Xi Jinping and Imran Khan Discuss CPEC and Kashmir
Pakistan under the Prime Minister Imran Khan is becoming increasingly assertive in its foreign policy ambitions. The Khan-led team has made some significant inroads in expanding Pakistan’s influence in the region, from becoming part of the US-led Afghan Peace Process to mediating between the regional arch-rivals Saudi Arabia and Iran.
The new-found vigour and Khan’s celebrity status has helped him form a narrative against India in the wake of New Delhi’s move to strip away Kashmir’s special status. After making a widely-acclaimed speech at the United Nations General Assembly last month lambasting the Indian atrocities against Kashmir’s citizens, Khan left for Beijing earlier this week to meet Chinese President Xi Jinping to discuss the regional situation and the stalled China-Pakistan Economic Corridor.

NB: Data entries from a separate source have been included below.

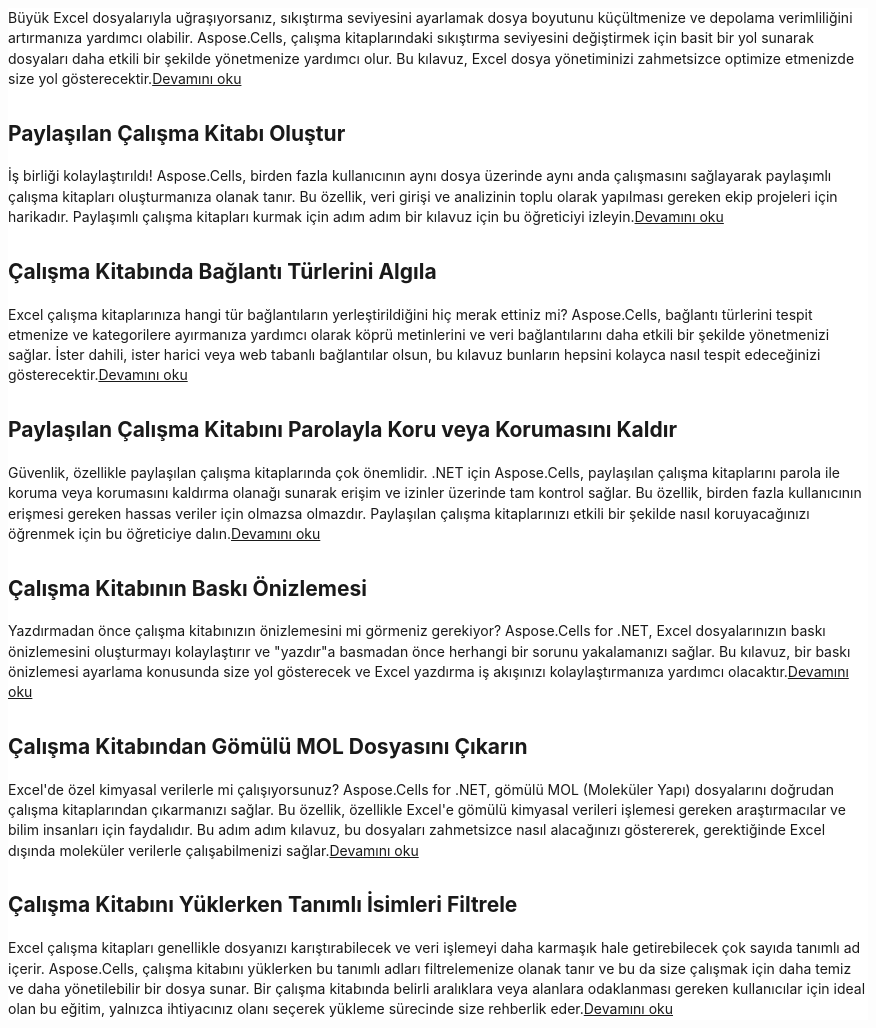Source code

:  Büyük Excel dosyalarıyla uğraşıyorsanız, sıkıştırma seviyesini ayarlamak dosya boyutunu küçültmenize ve depolama verimliliğini artırmanıza yardımcı olabilir. Aspose.Cells, çalışma kitaplarındaki sıkıştırma seviyesini değiştirmek için basit bir yol sunarak dosyaları daha etkili bir şekilde yönetmenize yardımcı olur. Bu kılavuz, Excel dosya yönetiminizi zahmetsizce optimize etmenizde size yol gösterecektir.[Devamını oku](./adjust-compression-level/)

## Paylaşılan Çalışma Kitabı Oluştur

İş birliği kolaylaştırıldı! Aspose.Cells, birden fazla kullanıcının aynı dosya üzerinde aynı anda çalışmasını sağlayarak paylaşımlı çalışma kitapları oluşturmanıza olanak tanır. Bu özellik, veri girişi ve analizinin toplu olarak yapılması gereken ekip projeleri için harikadır. Paylaşımlı çalışma kitapları kurmak için adım adım bir kılavuz için bu öğreticiyi izleyin.[Devamını oku](./create-shared-workbook/)

## Çalışma Kitabında Bağlantı Türlerini Algıla

 Excel çalışma kitaplarınıza hangi tür bağlantıların yerleştirildiğini hiç merak ettiniz mi? Aspose.Cells, bağlantı türlerini tespit etmenize ve kategorilere ayırmanıza yardımcı olarak köprü metinlerini ve veri bağlantılarını daha etkili bir şekilde yönetmenizi sağlar. İster dahili, ister harici veya web tabanlı bağlantılar olsun, bu kılavuz bunların hepsini kolayca nasıl tespit edeceğinizi gösterecektir.[Devamını oku](./detect-link-types/)

## Paylaşılan Çalışma Kitabını Parolayla Koru veya Korumasını Kaldır

Güvenlik, özellikle paylaşılan çalışma kitaplarında çok önemlidir. .NET için Aspose.Cells, paylaşılan çalışma kitaplarını parola ile koruma veya korumasını kaldırma olanağı sunarak erişim ve izinler üzerinde tam kontrol sağlar. Bu özellik, birden fazla kullanıcının erişmesi gereken hassas veriler için olmazsa olmazdır. Paylaşılan çalışma kitaplarınızı etkili bir şekilde nasıl koruyacağınızı öğrenmek için bu öğreticiye dalın.[Devamını oku](./password-protect-or-unprotect-shared-workbook/)

## Çalışma Kitabının Baskı Önizlemesi

 Yazdırmadan önce çalışma kitabınızın önizlemesini mi görmeniz gerekiyor? Aspose.Cells for .NET, Excel dosyalarınızın baskı önizlemesini oluşturmayı kolaylaştırır ve "yazdır"a basmadan önce herhangi bir sorunu yakalamanızı sağlar. Bu kılavuz, bir baskı önizlemesi ayarlama konusunda size yol gösterecek ve Excel yazdırma iş akışınızı kolaylaştırmanıza yardımcı olacaktır.[Devamını oku](./print-preview/)

## Çalışma Kitabından Gömülü MOL Dosyasını Çıkarın

Excel'de özel kimyasal verilerle mi çalışıyorsunuz? Aspose.Cells for .NET, gömülü MOL (Moleküler Yapı) dosyalarını doğrudan çalışma kitaplarından çıkarmanızı sağlar. Bu özellik, özellikle Excel'e gömülü kimyasal verileri işlemesi gereken araştırmacılar ve bilim insanları için faydalıdır. Bu adım adım kılavuz, bu dosyaları zahmetsizce nasıl alacağınızı göstererek, gerektiğinde Excel dışında moleküler verilerle çalışabilmenizi sağlar.[Devamını oku](./extract-embedded-mol-file/)

## Çalışma Kitabını Yüklerken Tanımlı İsimleri Filtrele

 Excel çalışma kitapları genellikle dosyanızı karıştırabilecek ve veri işlemeyi daha karmaşık hale getirebilecek çok sayıda tanımlı ad içerir. Aspose.Cells, çalışma kitabını yüklerken bu tanımlı adları filtrelemenize olanak tanır ve bu da size çalışmak için daha temiz ve daha yönetilebilir bir dosya sunar. Bir çalışma kitabında belirli aralıklara veya alanlara odaklanması gereken kullanıcılar için ideal olan bu eğitim, yalnızca ihtiyacınız olanı seçerek yükleme sürecinde size rehberlik eder.[Devamını oku](./filter-defined-names/)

Although the visit was meant to be for two days, a large entourage of foreign ministers, economic advisers, army chief and director-general of the country’s spy agency accompanied Khan to Beijing to discuss the entire spectrum of bilateral relations, security cooperation and the CPEC. The visit also came at an opportune moment, just as PM Narendra Modi was preparing to host Xi for a summit in India.
Subsequent to the Xi-Khan meeting, the two sides issued a joint statement which read that, “China is paying close attention to the current situation in Jammu & Kashmir and … is a dispute left from history, and should be properly and peacefully resolved based on the United Nations Charter, relevant UN Security Council resolutions and bilateral agreements.”
In addition, President Xi Jinping said that he is watching the situation in Kashmir and would support Pakistan in issues related to its core interests, the Chinese state news agency Xinhua reported. Xi further told Khan that, to China, the rights and wrongs of the situation in Kashmir were clear while adding that, “China supports Pakistan to safeguard its own legitimate rights and hopes that the relevant parties can solve their disputes through peaceful dialogue.”
The statements, despite being vaguely worded, were not received well in India, which was irked by China’s stance on the issue. Just a day before Xi’s scheduled arrival in Chennai, the Indian foreign spokesperson, in an answer to his statement said that, “China is well aware of our position. It is not for other countries to comment on the internal affairs of India.”
Although, Kashmir was a top-priority item on the agenda for the meeting, Khan was also in Beijing to discuss the stalled $60-billion China-Pakistan Economic Corridor investment project. The two sides were set to discuss ways to begin Phase II of the CPEC investment project.
The work on the corridor, which aims to link Pakistan’s Gwadar Port with China’s Kashgar province, has slowed down in the last 12 months. The project stalled after Pakistan found itself in the midst of a balance of payments crisis after it went on a borrowing spree to finance its imports. The investments under the project, which were meant to help Pakistan build a network of roads and railways, ended up inflating imports bill and weakened its currency by almost 50 per cent.
As Pakistan’s imports, under the Belt and Road Initiative announced in 2014, increased so did its reliance on ‘friendly nations’ for loans. The machinery and construction-related imports to install optic fibre lines, build rail networks, motorways and improve Pakistan’s infrastructure capabilities ended up widening the country’s account deficit to $18.13bn in 2018 from $3bn in 2014, when the project was announced.
The unravelling resulted in massive slide in rupee’s value and forced Islamabad to call on the doors of the International Monetary for a bailout. Under the IMF’s extended fund facility, Pakistan cut development spending to avert a crisis and put CPEC projects on the back burner.
Although both Beijing and Islamabad remain committed to the CPEC, the fate of the project relies upon Pakistan’s success in achieving macroeconomic stability. Commenting on the project, both sides in the joint statement said “the two sides expressed determination to speedily execute CPEC so that its growth potential can be fully realized making it a high-quality demonstration project for BRI.” PM Khan also announced to set up a CPEC Authority to expedite projects and make arrangements for the Gwadar Port.
Although he did not elaborate on the scope of the authority, but reports suggest that the authority will likely be added to Khan’s already-bloated portfolio. Later, Pakistan’s maritime minister announced that the China Overseas Port Holding Company will get a 23-year tax exemption for carrying out development works at the Gwadar Port.
Despite facing delays in kick starting the second phase of the project which entails setting up Chinese industries in the CPEC special economic zones, Pakistan has completed much of the early harvest projects including power projects, transmission lines, motorways, airports, optic fibre network and special economic zones.
Although, much of the groundwork for the economic corridor has already been laid, the future of the project relies entirely upon Pakistan’s ability to implement economic reforms. Until then, however, the CPEC is on hold.